Ultimately, the Chupacabra thing proved to be an overblown local phenomenon with no legs beyond the superstitious spheres that spawned the rumors—it petered out over the months that followed.
But this is different. This is happening in Germany, home of the meticulous and the rational—a place where superstition is considered more akin to conspiracy theory. Interestingly enough, it’s also a land where backyard rabbit keeping is always in vogue, though I’m not 100% sure some of these lagamorphs are not intended for human consumption (this is Continental Europe, after all).
OK so down to brass tacks: It seems that someone is killing backyard bunnies in horrifying ways. The rabbits are beheaded and exsanguinated then left in plain view for owners to discover.
Owners of more than 30 pet rabbits in the sleepy towns of the Ruhr Valley have been shocked to find their rabbits thus murdered. And children in a local school zone were treated to the sight of several beheaded bodies in a pit.
Cheeky allusions to Glen Close aside, this is a truly frightening prospect for anyone who loves their creatures and cares for them with maternal precision.
Authorities are taking the killing seriously, using satellite images to locate rabbit hutched homes and inform residents of the wave of animal cruelty taking place in their neighborhoods. After all, a demented serial killer of rabbits may well progress to murdering humans, maybe children.
Rabbit lovers have taken to bringing their rabbits inside or to hiding their hutches in backyard forested areas to thwart the predator(s). Locks adorn hutches in the towns of Witten and Dortmund.

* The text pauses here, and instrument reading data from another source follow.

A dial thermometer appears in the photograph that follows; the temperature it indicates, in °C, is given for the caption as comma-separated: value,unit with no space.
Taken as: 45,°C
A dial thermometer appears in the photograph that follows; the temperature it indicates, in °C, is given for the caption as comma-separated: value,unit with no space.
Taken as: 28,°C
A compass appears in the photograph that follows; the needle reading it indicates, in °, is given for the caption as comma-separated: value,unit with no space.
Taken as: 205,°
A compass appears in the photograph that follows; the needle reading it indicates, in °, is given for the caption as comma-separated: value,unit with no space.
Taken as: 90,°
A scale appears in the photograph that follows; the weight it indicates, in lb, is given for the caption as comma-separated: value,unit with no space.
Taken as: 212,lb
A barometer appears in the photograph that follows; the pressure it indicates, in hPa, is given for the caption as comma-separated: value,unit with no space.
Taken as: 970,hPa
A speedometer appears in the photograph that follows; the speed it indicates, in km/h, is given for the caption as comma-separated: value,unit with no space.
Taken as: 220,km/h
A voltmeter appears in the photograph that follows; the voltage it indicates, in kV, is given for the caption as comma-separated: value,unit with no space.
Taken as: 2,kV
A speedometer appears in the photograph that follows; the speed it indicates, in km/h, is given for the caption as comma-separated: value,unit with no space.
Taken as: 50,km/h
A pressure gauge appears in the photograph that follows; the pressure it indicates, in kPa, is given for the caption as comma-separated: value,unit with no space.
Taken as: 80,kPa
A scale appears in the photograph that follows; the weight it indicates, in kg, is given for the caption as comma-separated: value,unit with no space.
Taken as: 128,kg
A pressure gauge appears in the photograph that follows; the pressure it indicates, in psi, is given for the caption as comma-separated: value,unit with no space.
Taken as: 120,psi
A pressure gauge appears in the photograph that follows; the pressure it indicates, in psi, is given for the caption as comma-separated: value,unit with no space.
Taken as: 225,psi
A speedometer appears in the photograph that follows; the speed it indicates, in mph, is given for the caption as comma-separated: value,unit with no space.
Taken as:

It’s hard to conceive of hysteria afflicting Germany over the deaths of a few rabbits but the neighbors are scared—and rightfully so. If my goats became the target of such criminals I’d take to keeping them locked in indoor crates overnight—and I doubt my local Miami press would look beyond the Chupacabra myth, much less contemplate aerial photographs to help me solve the mystery and apprehend the guilty parties. That knowledge is enough to make me wish I lived in Germany.